The home-school program in the Edmonds School District lost almost a quarter of its students over the past year in the wake of the district's decision to relocate its alternative high school to the same campus as the home-school program.
I can understand why parents are concerned. I would be a little concerned by this.
They cited police calls to the alternative school that included two incidents involving weapons and five involving drugs.
I see potential for problems.
The separation is so complete, in fact, that some teens at the two schools are hoping for more interaction.
"They're kids like us. If we could hang out with them, that would be cool," said Garrett Spesock, an eighth-grader in the home-school program.

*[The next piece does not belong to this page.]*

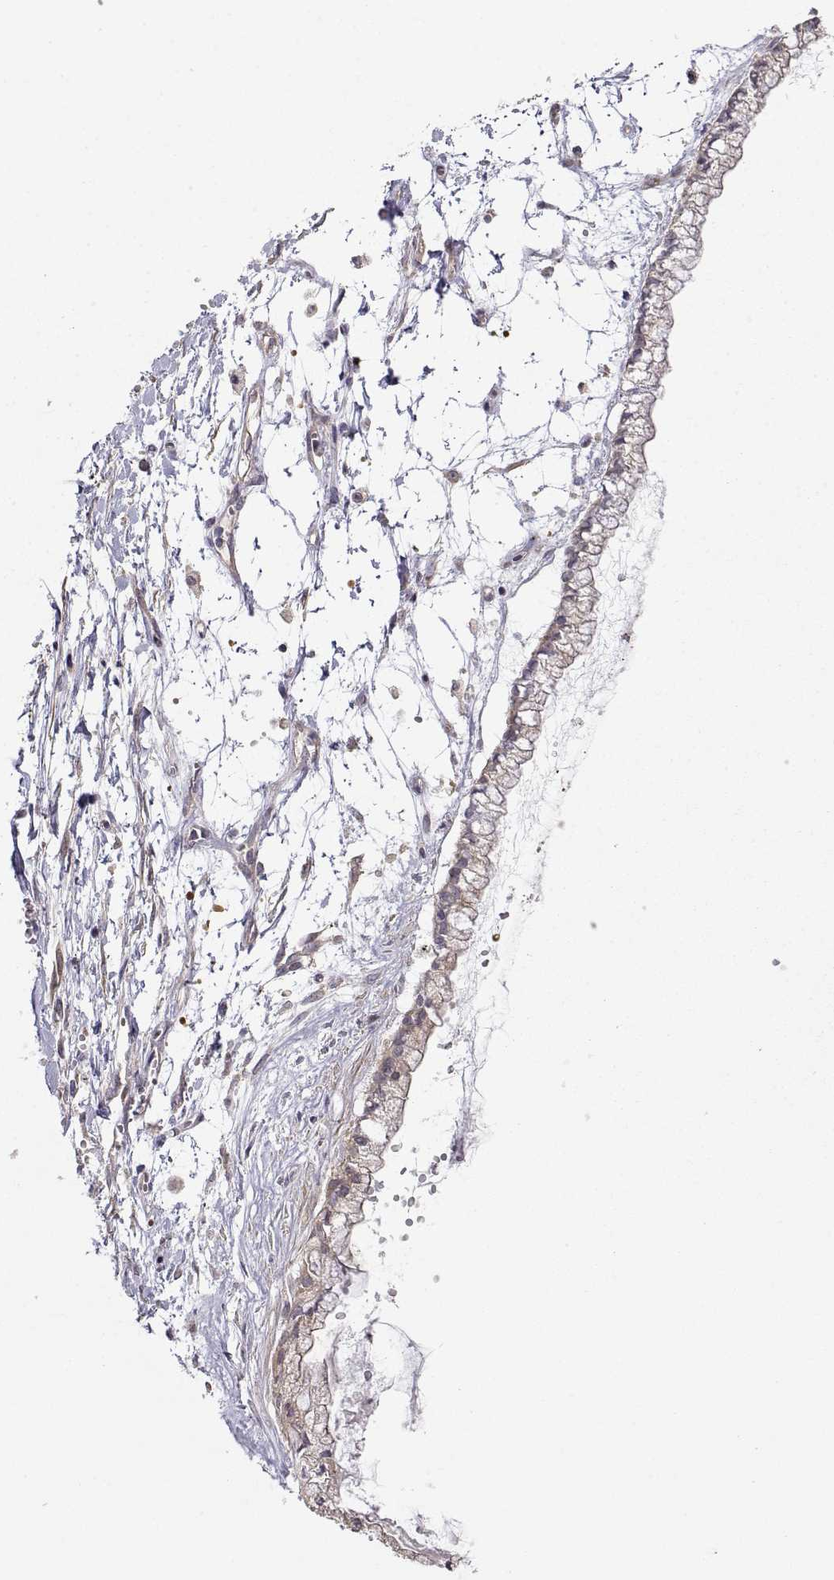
{"staining": {"intensity": "weak", "quantity": ">75%", "location": "cytoplasmic/membranous"}, "tissue": "ovarian cancer", "cell_type": "Tumor cells", "image_type": "cancer", "snomed": [{"axis": "morphology", "description": "Cystadenocarcinoma, mucinous, NOS"}, {"axis": "topography", "description": "Ovary"}], "caption": "A micrograph of ovarian cancer (mucinous cystadenocarcinoma) stained for a protein exhibits weak cytoplasmic/membranous brown staining in tumor cells.", "gene": "PAIP1", "patient": {"sex": "female", "age": 67}}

I don't think I would want my kids to think it is "cool" to hang out with the stoners, gang bangers, drop outs, and unwed mothers who are the majority of students in the alternative school. That is not to say there are not good kids at the alternative school and the potential for positive relationships. I am saying that this mix brings with it a risk that I wouldn't choose for my grade school homeschool student.
My experience with my local alternative school has left me with a very bad impression of this type of program and the behavior of students who attend. My local alternative high school is a daycare for teenagers that hands out unearned diplomas. The students leave with an inflate sense of their abilities and zero competency.
If it were like the program in San Jose that Joanne Jacobs writes about, then it could be a good mix.